GPPJEMBER.COM: Perkawinan anak dan putus sekolah seperti menjadi hal yang sulit dipercaya masih terjadi di tengah perkembangan zaman saat ini. Apalagi jika itu didengar oleh mereka yang terbiasa memandang sudut kota dengan segala kemajuan pengetahuan. Nyatanya, fenomena perkawinan anak dan angka putus sekolah di Jember benar-benar masih ada di depan mata.
Lembaga Gerakan Peduli Perempuan (LGPP) Jember melalui Sekolah Perempuan Mandiri (SPM) telah melakukan terjun lapang kepada perempuan di Kecamatan Puger Kabupaten Jember, Sabtu 10 Desember 2022. Tepatnya di Tempat Pelelangan Ikan Desa Puger Wetan dan Puger Kulon. Melakukan penelusuran dengan interview kepada sejumlah perempuan asli desa setempat.
Pendekatan dimulai dengan menanyakan identitas.
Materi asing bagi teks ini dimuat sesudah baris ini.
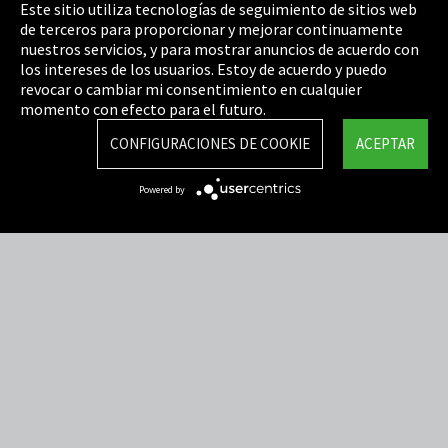
Este sitio utiliza tecnologías de seguimiento de sitios web
de terceros para proporcionar y mejorar continuamente
Política de privacidad
nuestros servicios, y para mostrar anuncios de acuerdo con
los intereses de los usuarios. Estoy de acuerdo y puedo
Cookie Settings
revocar o cambiar mi consentimiento en cualquier
Términos y Condiciones
momento con efecto para el futuro.
Mapa del sitio
CONFIGURACIONES DE COOKIE
ACEPTAR
Integrity Line
Powered by
EmpCo directivas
Dengan bahasa sederhana, dilanjutkan menggali informasi seputar kesadaran kesehatan reproduksi (kespro) yang dialami warga. Beberapa kali sempat mendapatkan penolakan. Dari yang enggan menjawab hingga mengusir dengan bentakan bahkan belum ditanya apapun.
Secara garis besar, pandangan masyarakat perempuan setempat masih abu-abu mengenai kespro. Berdasarkan keterangan Noor Nabaiyah, tokoh perempuan Desa Puger Kulon, mengungkapkan bahwa perkawinan anak banyak terjadi di lingkungannya.
Pendiri TK di area lokalisasi Besini Desa Puger Kulon itu, menyebut, perkawinan anak yang terjadi rata-rata karena putus sekolah. Usai lulus SMP anak tidak melanjutkan pendidikan ke jenjang SMA. Ada yang karena tidak memiliki semangat sekolah hingga kurangnya dukungan materil dari orang tua.
Bagi perempuan terutama, setelah berhenti sekolah tidak ada pilihan lain selain menikah. Itupun, kata Nur, dukungan langsung dari orang tua. Usia rata-rata anak lulus SMP adalah 15 tahun. Tentunya usia yang jauh dari kesiapan menikah dan masih tergolong dalam usia anak. “Kalau tidak mendapatkan ijin kawin, banyak yang nikah siri,” ungkap Nur.
Dispensasi kawin menjadi hal biasa di kalangan masyarakat sekitar. Rela membayar biaya mengajukan permohonan kawin ke pengadilan agama agar sang anak bisa dikawinkan di umur yang masih di bawah aturan yang seharusnya untuk perempuan di atas 19 tahun. Pilihan lainnya adalah menikah secara siri dan dinikahkan secara sembunyi-sembunyi.
Selain karena alasan tak melanjutkan sekolah, masyarakat masih mempercayai mitos lama. Jika ada laki-laki yang datang melamar pantang ditolak. Karena dipercaya akan menjadi penghambat jodoh di masa yang akan datang. Ditambah dengan pandangan negatif masyarakat bagi anak perempuan yang sudah mencapai 18 tahun dan belum menikah.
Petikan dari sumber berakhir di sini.